Chia seeds are one of the healthiest foods on this planet. They are full of nutrients that have a crucial advantage for our body and brain.
Here we are going to discuss 11 health advantages of chia seeds.
1. Enormous Amount of Nutrients with few Calories
Chia seeds are mini black seeds of the Salvia Hispanica plant related to the mint. They are known as contemporary superfoods.
From the last few years, they have gained popularity and are now consumed by health-conscious people around the world.
A one-ounce (28 grams) serving chia seeds accommodate-
- Fiber: 11 grams.
- Protein: 4 grams.
- Fat: 9 grams (5 of which are omega-3s).
- Calcium: 18% of the RDI.
- Manganese: 30% of the RDI.
- Magnesium: 30% of the RDI.
- Phosphorus: 27% of the RDI.
- They also contain a decent amount of zinc,
- Vitamin B3 (niacin), potassium, vitamin B1 (thiamine), and vitamin B2.
Isn’t it so impressive! That only a single ounce of chia seeds is equal to 28 grams (two tablespoons). This small amount provides 137 calories and one gram of digestible carbohydrate.
The cherry on the top, chia-seeds are also whole-grain food, organically grown. They are naturally gluten-free and non-GMO.
2. Packed with Antioxidants
The high antioxidant is another area in which cha seeds shine through. This high antioxidant provides a shield to sensitive fat in the seeds from sour.
Particularly, antioxidants brawl the production of free radicals, which can harm cell molecules and contribute to aging and diseases like cancer.
3. All the Carbs in Chia Seeds are Fiber
One ounce of chia seeds has 12 grams of carbs. Although, 11 of those grams are fiber which body doesn’t digest.
Fibres neither increase blood sugar nor does abandon require insulin. However, it belongs to the family of carbohydrates. The digestible carb content is only one gram per ounce, which is very low. This quality makes seeds a low-carb friendly food.
Cause of its high soluble fiber content, it can soak up to 10-12 times its weight in water, fetching gel-like and enlarging in the stomach.
Fiber also nourishes the friendly bacteria in the intestine, which is important to keeping gut flora well-fed is pivotal for health.
4. High in Quality Protein
Chia seeds contain a good amount of protein. They are 14% of protein by weight, very high compared to other plats. They also have a steadiness of important amino acids, so the body should be capable to use the protein content.

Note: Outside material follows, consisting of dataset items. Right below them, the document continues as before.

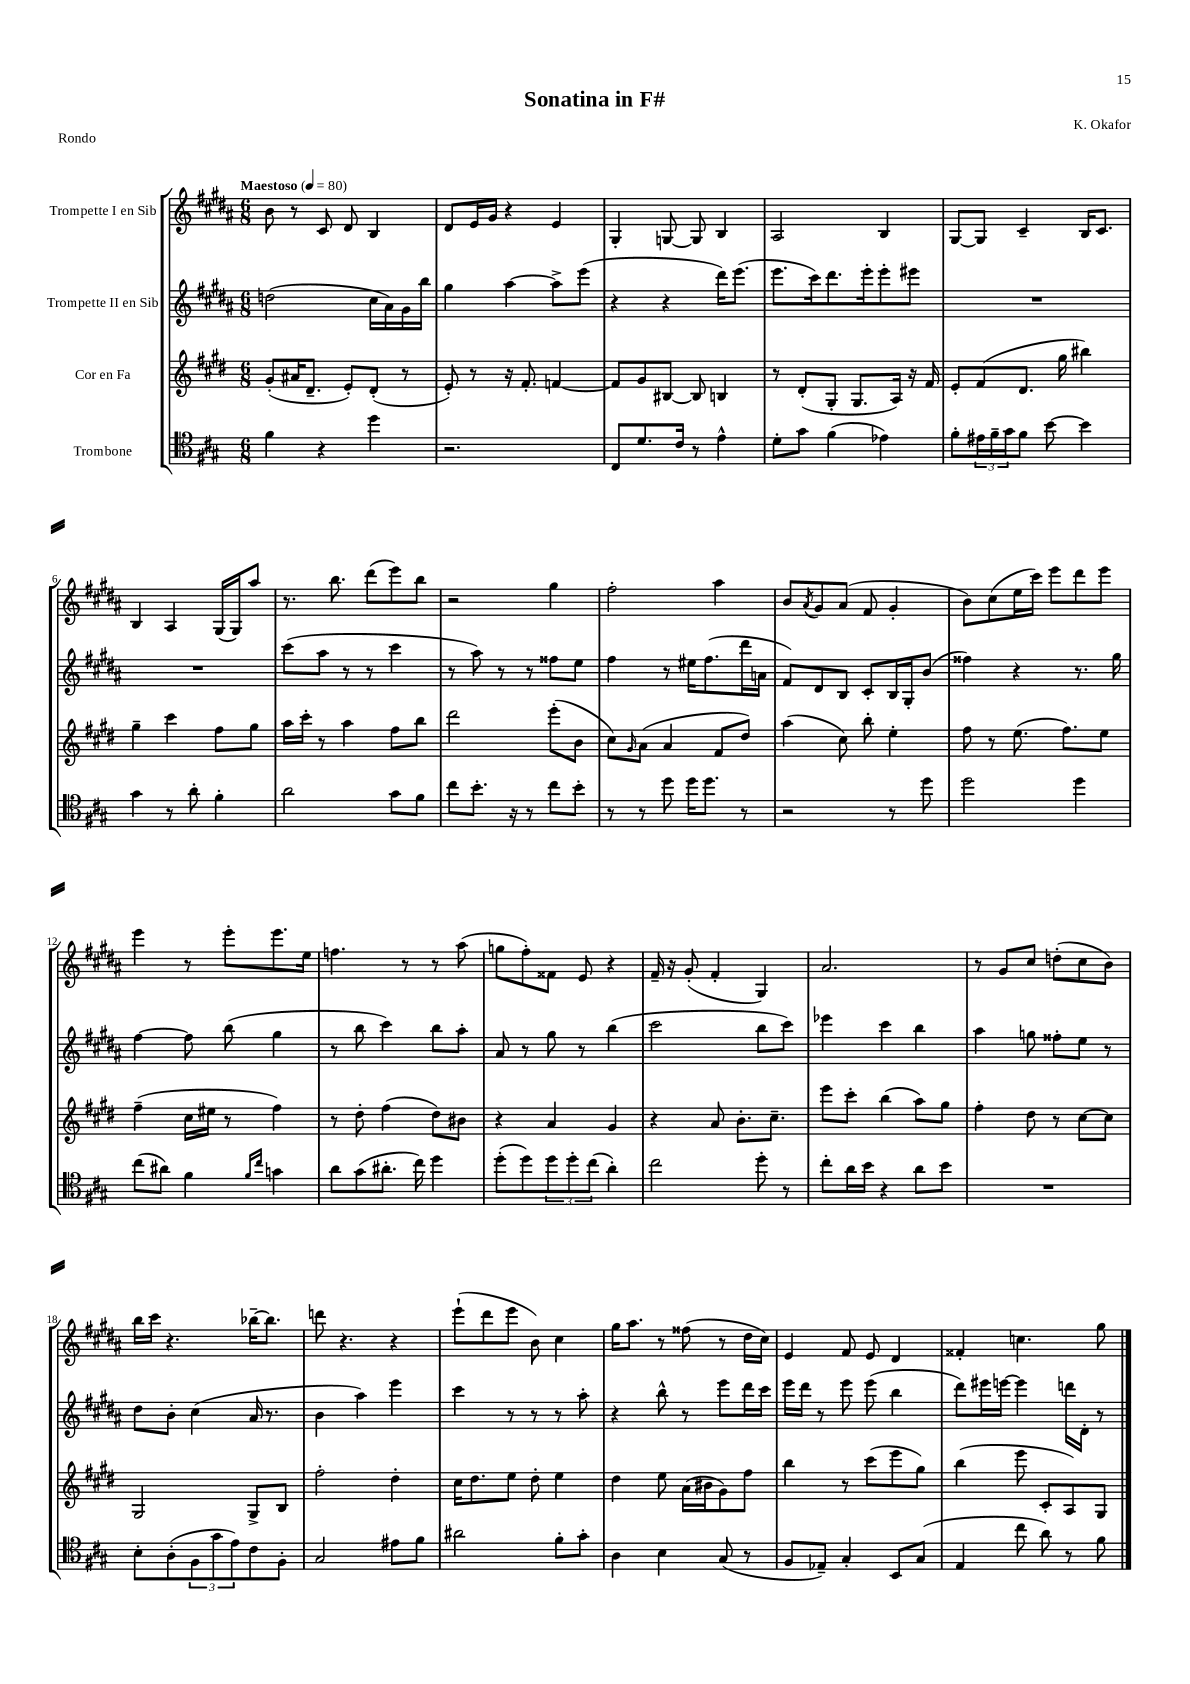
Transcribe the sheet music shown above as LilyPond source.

\header { title = "Sonatina in F#" composer = "K. Okafor" piece = "Rondo" }
<<
\new StaffGroup <<
\new Staff = "s0" \with { instrumentName = "Trompette I en Sib" } {
    \clef treble \key b \major \numericTimeSignature \time 6/8 \tempo "Maestoso" 4 = 80
    b'8 r8 cis'8 dis'8 b4 |
    dis'8 e'16 gis'16 r4 e'4 |
    gis4-. g8~ g8 b4 |
    ais2 b4 |
    gis8~ gis8 cis'4-- b16 cis'8. |
    b4 ais4 gis16( gis16) ais''8 |
    r8. b''8. dis'''8( e'''8) b''8 |
    r2 gis''4 |
    fis''2-. ais''4 |
    b'8 \acciaccatura { ais'8 } gis'8 ais'8( fis'8 gis'4-. |
    b'8) cis''8( e''16 cis'''16) e'''8 dis'''8 e'''8 |
    e'''4 r8 e'''8-. e'''8. e''16 |
    f''4. r8 r8 ais''8( |
    g''8 fis''8-.) fisis'8 e'8 r4 |
    fis'16-- r16 gis'8-.( fis'4-. gis4) |
    ais'2. |
    r8 gis'8 cis''8 d''8-.( cis''8 b'8) |
    b''16 cis'''16 r4. bes''16~-- bes''8. |
    d'''8 r4. r4 |
    e'''8-!( dis'''8 e'''8 b'8) cis''4 |
    gis''16 ais''8. r8 fisis''8( r8 dis''16 cis''16) |
    e'4 fis'8 e'8 dis'4 |
    fisis'4-. c''4. gis''8 \bar "|." |
}
\new Staff = "s1" \with { instrumentName = "Trompette II en Sib" } {
    \clef treble \key b \major \numericTimeSignature \time 6/8
    d''2( cis''16 ais'16) gis'16 b''16 |
    gis''4 ais''4~ ais''8-> e'''8( |
    r4 r4 dis'''16) e'''8.( |
    e'''8. cis'''16) dis'''8. e'''16-. e'''8-. eis'''8 |
    R2. |
    R2. |
    cis'''8( ais''8 r8 r8 cis'''4 |
    r8 ais''8) r8 r8 fisis''8 e''8 |
    fis''4 r8 eis''16 fis''8.( dis'''16 a'16 |
    fis'8) dis'8 b8 cis'8-. b16 gis16-. b'8( |
    fisis''4) r4 r8. gis''16 |
    fis''4~ fis''8 b''8( gis''4 |
    r8 b''8 cis'''4) b''8 ais''8-. |
    ais'8 r8 gis''8 r8 b''4( |
    cis'''2 b''8 cis'''8) |
    ees'''4 cis'''4 b''4 |
    ais''4 g''8 fisis''8-. e''8 r8 |
    dis''8 b'8-. cis''4( ais'16 r8. |
    b'4 ais''4) e'''4 |
    cis'''4 r8 r8 r8 ais''8-. |
    r4 b''8-^ r8 e'''8 dis'''16 cis'''16 |
    e'''16 dis'''16 r8 e'''8 e'''8( b''4 |
    dis'''8) eis'''16 e'''16~ e'''4 d'''16 dis'16-. r8 \bar "|." |
}
\new Staff = "s2" \with { instrumentName = "Cor en Fa" } {
    \clef treble \key e \major \numericTimeSignature \time 6/8
    gis'8-.( ais'16 dis'8.-- e'8-.) dis'8-.( r8 |
    e'8-.) r8 r16 fis'8.-. f'4~ |
    f'8 gis'8 bis8~ bis8 b4 |
    r8 dis'8-.( gis8-. gis8. a16) r16 fis'16 |
    e'8-. fis'8( dis'8. gis''16 bis''4) |
    gis''4-- cis'''4 fis''8 gis''8 |
    a''16 cis'''16-. r8 a''4 fis''8 b''8 |
    dis'''2 e'''8-.( b'8 |
    cis''8) \grace { gis'16 } a'8( a'4 fis'8 dis''8) |
    a''4( cis''8) b''8-. e''4-. |
    fis''8 r8 e''8.( fis''8.) e''8 |
    fis''4--( cis''16 eis''16 r8 fis''4) |
    r8 dis''8-. fis''4( dis''8) bis'8 |
    r4 a'4 gis'4 |
    r4 a'8 b'8.-. cis''8.-- |
    e'''8 cis'''8-. b''4( a''8) gis''8 |
    fis''4-. dis''8 r8 cis''8~ cis''8 |
    gis2 gis8-> b8 |
    fis''2-. dis''4-. |
    cis''16 dis''8. e''8 dis''8-. e''4 |
    dis''4 e''8 a'16( bis'16 gis'8) fis''8 |
    b''4 r8 cis'''8( e'''8 gis''8) |
    b''4( e'''8 cis'8-. a8) gis8 \bar "|." |
}
\new Staff = "s3" \with { instrumentName = "Trombone" } {
    \clef tenor \key a \major \numericTimeSignature \time 6/8
    fis'4 r4 d''4 |
    r2. |
    cis8 d'8. cis'16 r8 e'4-^ |
    d'8-. gis'8 fis'4( ees'4) |
    fis'8-. \tuplet 3/2 { eis'16 fis'16-- gis'16 } fis'8 b'8~ b'4 |
    gis'4 r8 a'8-. fis'4-. |
    a'2 gis'8 fis'8 |
    cis''8 b'8.-. r16 r8 cis''8 b'8-. |
    r8 r8 d''8 d''16 d''8. r8 |
    r2 r8 d''8 |
    d''2 d''4 |
    cis''8( ais'8) fis'4 \grace { fis'16 cis''16 } g'4 |
    a'8 gis'8( ais'8.-. cis''16) d''4 |
    d''8-.( d''8) \tuplet 3/2 { d''8 d''8-. cis''8( } a'4-.) |
    cis''2 d''8-. r8 |
    cis''8-. a'16 b'16 r4 a'8 b'8 |
    R2. |
    b8-. a8-.( \tuplet 3/2 { fis8 gis'8 e'8) } cis'8 fis8-. |
    gis2 eis'8 fis'8 |
    ais'2 fis'8-. gis'8-. |
    a4 b4 gis8( r8 |
    fis8 ees8--) gis4-. b,8 gis8( |
    e4 cis''8 a'8) r8 fis'8 \bar "|." |
}
>>
>>
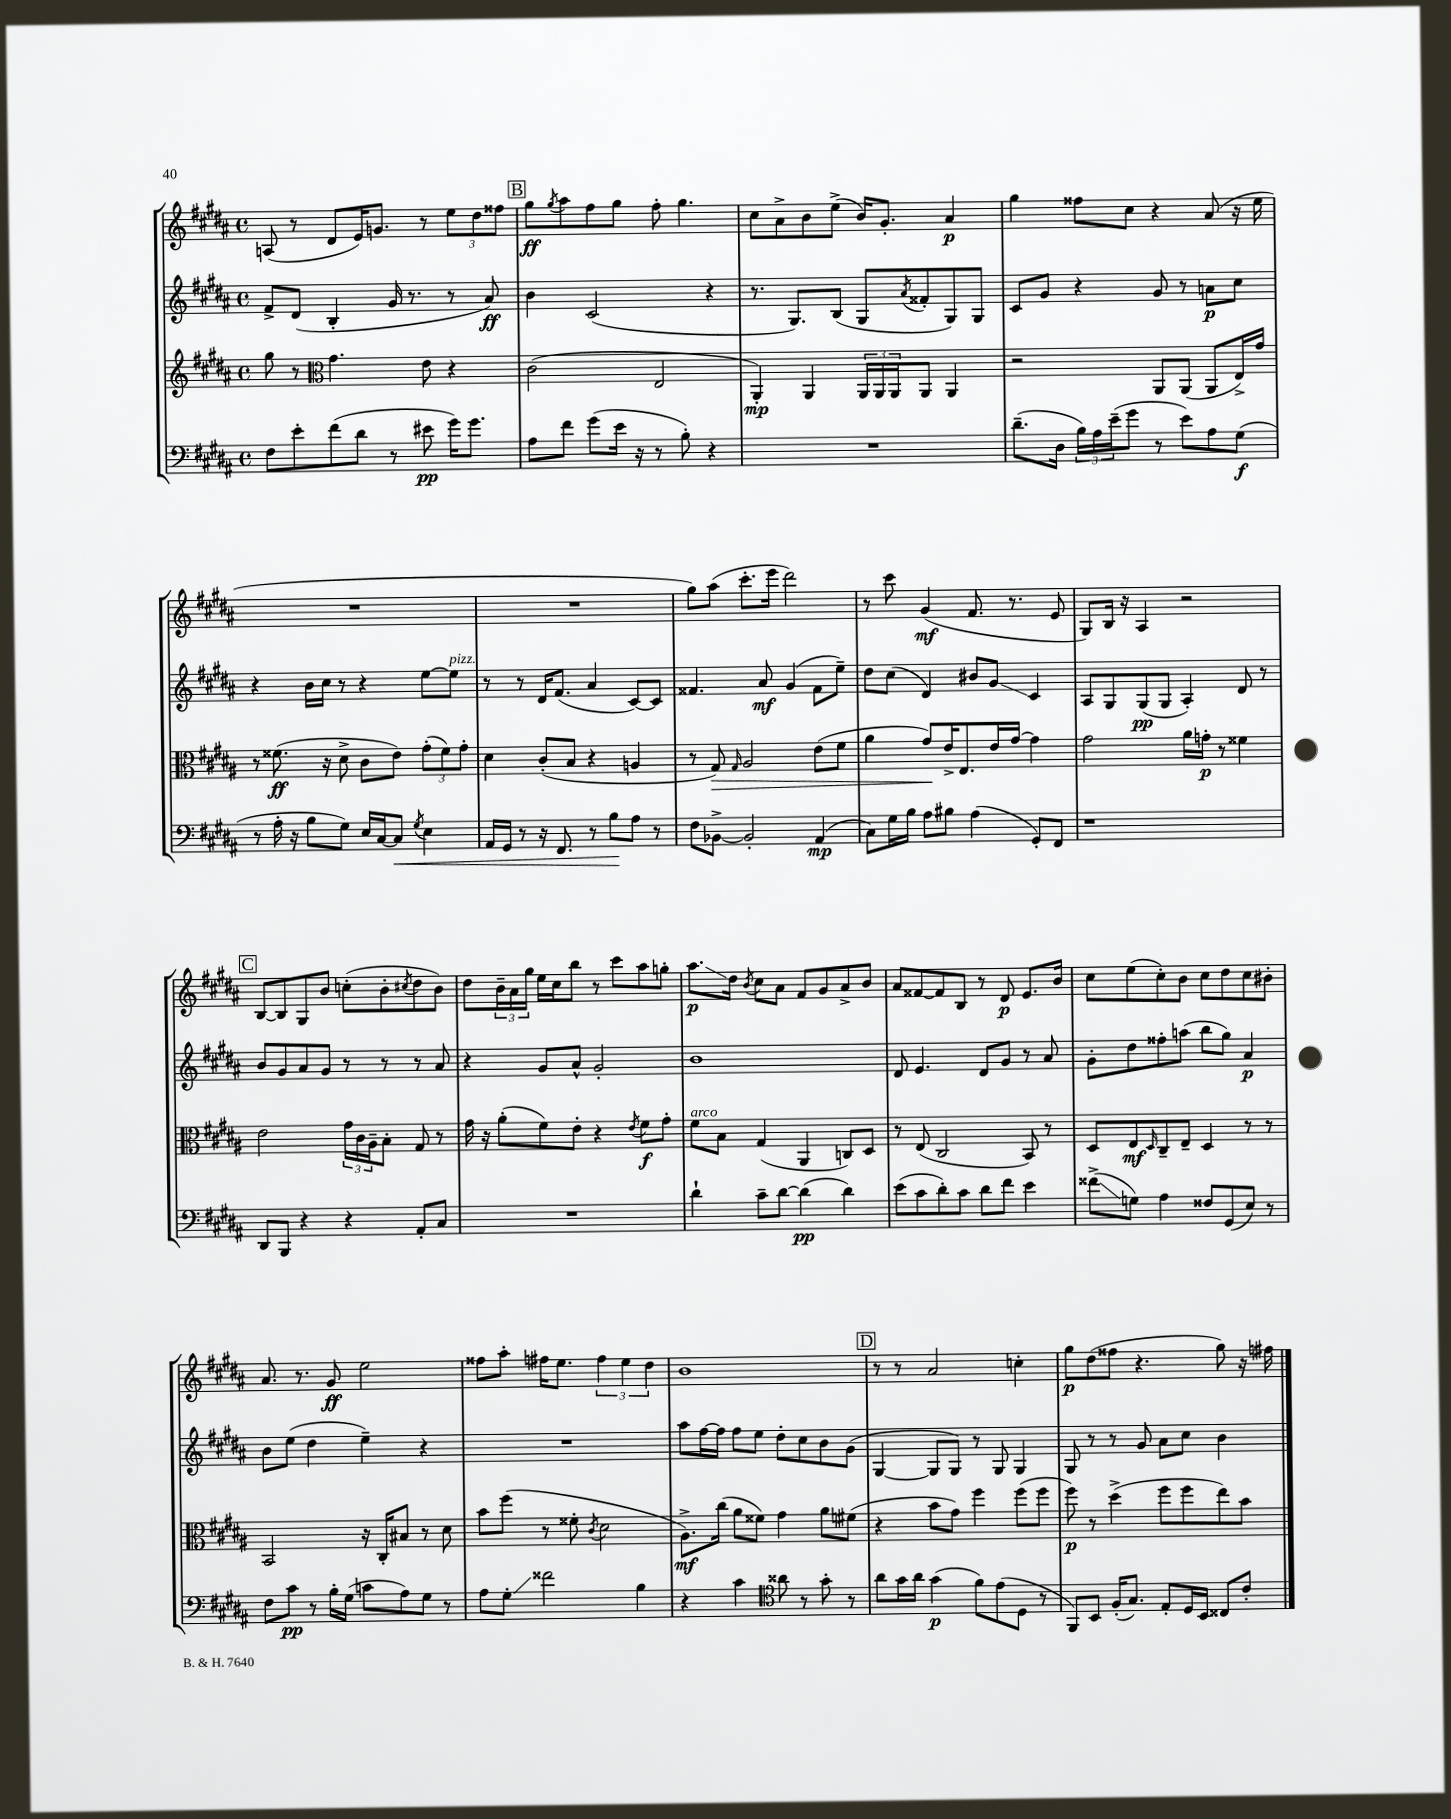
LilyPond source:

<<
\new StaffGroup <<
\new Staff = "s0" {
    \clef treble \key b \major \defaultTimeSignature \time 4/4
    a8( r8 dis'8 e'16) g'8. r8 \tuplet 3/2 { e''8 dis''8 fisis''8 } |
    \mark \markup { \box "B" } gis''8\ff \acciaccatura { gis''8 } ais''8 fis''8 gis''8 fis''8-. gis''4. |
    cis''8 ais'8-> b'8 e''8->( b'16) gis'8.-. ais'4\p |
    gis''4 fisis''8 cis''8 r4 ais'8( r16 e''16 |
    R1 |
    R1 |
    gis''8) ais''8( cis'''8.-. e'''16 dis'''2) |
    r8 cis'''8 gis'4\mf( fis'8. r8. e'8 |
    gis8) b16 r16 ais4 r2 |
    \mark \markup { \box "C" } b8~ b8 gis8 b'8 c''8-.( b'8-. \acciaccatura { cis''8 } dis''8 b'8) |
    dis''8 \tuplet 3/2 { b'16-- ais'16 gis''16 } e''16 cis''16 b''8 r8 cis'''8 ais''8 g''8-. |
    ais''8.\glissando\p dis''16 \acciaccatura { b'8 } cis''8 ais'8 fis'8 gis'8 ais'8-> b'8 |
    ais'8 fisis'8~ fisis'8 b8 r8 dis'8\p e'8. b'16 |
    cis''8 e''8( cis''8-.) b'8 cis''8 dis''8 cis''8 bis'8-. |
    ais'8. r8. gis'8\ff e''2 |
    fisis''8 ais''8-. fis''16 e''8. \tuplet 3/2 { fis''4 e''4 dis''4 } |
    b'1 |
    \mark \markup { \box "D" } r8 r8 ais'2 c''4-. |
    gis''8\p dis''8( fisis''8 r4. gis''8) r16 fis''16 \bar "|." |
}
\new Staff = "s1" {
    \clef treble \key b \major \defaultTimeSignature \time 4/4
    fis'8-> dis'8( b4-. gis'16 r8. r8 ais'8\ff) |
    \mark \markup { \box "B" } b'4 cis'2( r4 |
    r8. gis8.) b8( gis8 \acciaccatura { ais'8 } fisis'8-. gis8) gis8 |
    cis'8 gis'8 r4 gis'8 r8 a'8\p cis''8 |
    r4 b'16 cis''16 r8 r4 e''8~ e''8^\markup { \italic "pizz." } |
    r8 r8 dis'16 fis'8.( ais'4 cis'8~) cis'8 |
    fisis'4. ais'8\mf gis'4( fisis'8 e''8--) |
    dis''8 cis''8( dis'4) bis'8 gis'8\glissando cis'4 |
    ais8 gis8 gis8\pp( gis8 ais4-.) dis'8 r8 |
    \mark \markup { \box "C" } b'8 gis'8 ais'8 gis'8 r8 r8 r8 ais'8 |
    r4 gis'8 ais'8-^ gis'2-. |
    b'1 |
    dis'8 e'4. dis'8 gis'8 r8 ais'8 |
    gis'8-. dis''8 fisis''8-. a''8( b''8 gis''8) ais'4\p |
    b'8 e''8( dis''4 e''4--) r4 |
    R1 |
    ais''8 fis''16~ fis''16 fis''8 e''8 dis''8-. cis''8 b'8 gis'8( |
    \mark \markup { \box "D" } gis4~ gis8 gis8) r8 gis8 gis4 |
    gis8 r8 r8 gis'8 ais'8 cis''8 b'4 \bar "|." |
}
\new Staff = "s2" {
    \clef treble \key b \major \defaultTimeSignature \time 4/4
    gis''8 r8 \clef alto gis'4. e'8 r4 |
    \mark \markup { \box "B" } cis'2( e2 |
    ais,4-.\mp) ais,4 \tuplet 3/2 { ais,16 ais,16 ais,16 } ais,8 ais,4 |
    r2 ais,8 ais,8( ais,8 e16->) gis'16 |
    r8 fisis'8.\ff( r16 dis'8-> cis'8 e'8) \tuplet 3/2 { gis'8-.( fisis'8) gis'8-. } |
    dis'4 cis'8-.( b8 r4 a4 |
    r8 gis8\>) \grace { gis16 } ais2 e'8( fis'8 |
    ais'4 gis'8\!) e'16-> e8. e'16 gis'16~ gis'4 |
    gis'2 ais'16 g'16-.\p r8 fisis'4 |
    \mark \markup { \box "C" } e'2 \tuplet 3/2 { gis'16 cis'16 ais16-- } b8-. gis8 r8 |
    gis'16 r16 ais'8-.( fis'8) e'8-. r4 \acciaccatura { e'8 } fis'8\f gis'8-. |
    fis'8^\markup { \italic "arco" } b8 gis4( ais,4 c8) dis8 |
    r8 e8( cis2 b,8) r8 |
    dis8 e8\mf \grace { dis16 } cis8-- e8-- dis4 r8 r8 |
    b,2 r16 cis16-. bis8 r8 dis'8 |
    b'8 fis''8( r8 fisis'8-. \acciaccatura { cis'8 } dis'2 |
    ais8.->\mf) cis''16( ais'8 fisis'8) gis'4 ais'8 fis'8( |
    \mark \markup { \box "D" } r4 b'8 gis'8) fis''4 fis''8( fis''8 |
    fis''8\p) r8 dis''4->( fis''8 fis''8 e''8) b'8 \bar "|." |
}
\new Staff = "s3" {
    \clef bass \key b \major \defaultTimeSignature \time 4/4
    fis8 e'8-. fis'8( dis'8 r8 eis'8\pp gis'16) gis'8. |
    \mark \markup { \box "B" } ais8 fis'8 gis'8( e'16 r16 r8 b8-.) r4 |
    R1 |
    dis'8.--( dis16 \tuplet 3/2 { b16) ais16 e'16--( } gis'8 r8 e'8) ais8 gis8\f( |
    r8 ais16-. r16 b8 gis8) e16 cis16~ cis8\< \acciaccatura { gis8 } e4 |
    ais,16 gis,16 r8 r16 fis,8. r8 b8\! ais8 r8 |
    fis8 bes,8~-> bes,2-. ais,4\mp( |
    cis8) gis16 b16 ais8 bis8 ais4( gis,8-.) fis,8 |
    r1 |
    \mark \markup { \box "C" } dis,8 b,,8 r4 r4 ais,8-. cis8 |
    R1 |
    dis'4-! cis'8-- dis'8~ dis'4\pp( dis'4) |
    e'8( cis'8 dis'8-.) cis'8 dis'8 fis'8 e'4 |
    fisis'8->\glissando( g8) ais4 fisis8 gis,8( e8) r8 |
    fis8 cis'8\pp r8 b16-. gis16( c'8 ais8) gis8 r8 |
    ais8 gis8-.\glissando fisis'2 b4 |
    r4 cis'4 \clef tenor aisis'8 r8 gis'8-. r8 |
    \mark \markup { \box "D" } ais'8 gis'16 ais'16 gis'4\p( fis'8) e'8( dis8 r8 |
    fis,8) b,8 fis16-.( gis8.) e8-. dis16 b,16 cisis8 cis'8-. \bar "|." |
}
>>
>>
\layout { \context { \Score \remove "Bar_number_engraver" } }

A high intake of protein lowers the appetite and reduces compulsive thoughts about food by 60% and impulse for night-time snacking by 50%.
5. Helpful to Lose Weight
As we have seen above, that chia seeds are high in protein and fiber. Both of them are capable to aid weight loss. However, research on chia seeds has given mixed results.
The fiber soaks up huge amounts of water and enlarges in the stomach, which increases fullness and slows the absorption of food. And the protein helps to reduce appetite and food intake.
6. High in Omega-3 Fatty Acids
Like flaxseeds, chia seeds are also very high in Omega-3 fatty acids. Even chia seeds accommodate more omega-3s than salmon.
7. Lower Risk of Heart Disease
As we have seen above that chia seeds are high in fiber, protein, and omega-3s, which are very helpful to reduce the risk of heart disease.
8. High in Many Important Bone Nutrients
Chia seeds are high in various nutrients that are very crucial for bone health.
Chia seeds include 18% calcium in a single ounce, magnesium, phosphorus, and protein, which are higher than most other dairy products.
9. Reduce Blood Sugar Levels
Studies have found that chia seeds may ameliorate insulin sensitivity and blood sugar control, balance blood sugar levels after meals.
10. Reduce Chronic Inflammation
Inflammation helps out the body to heal and fight off bacteria, viruses, and other infectious agents however, it can cause harm sometimes.
Evidence has suggested that eating chia seeds can reduce an inflammatory marker known as hs-CRP.
11. Easy to Incorporate into Diet
Chia seeds are very easy to include in the diet. You can add seeds to almost anything. There is also no need to be ground like flax seeds, which makes them much easier to prepare.
Chia seeds can be eaten uncooked, absorbed in juice, with porridge, pudding, smoothies, or added to baked goods.
Chia seeds are not only rich in nutrients, omega-3 fat, antioxidants and fiber but also easy to prepare. People commonly add them to their porridge or smoothies.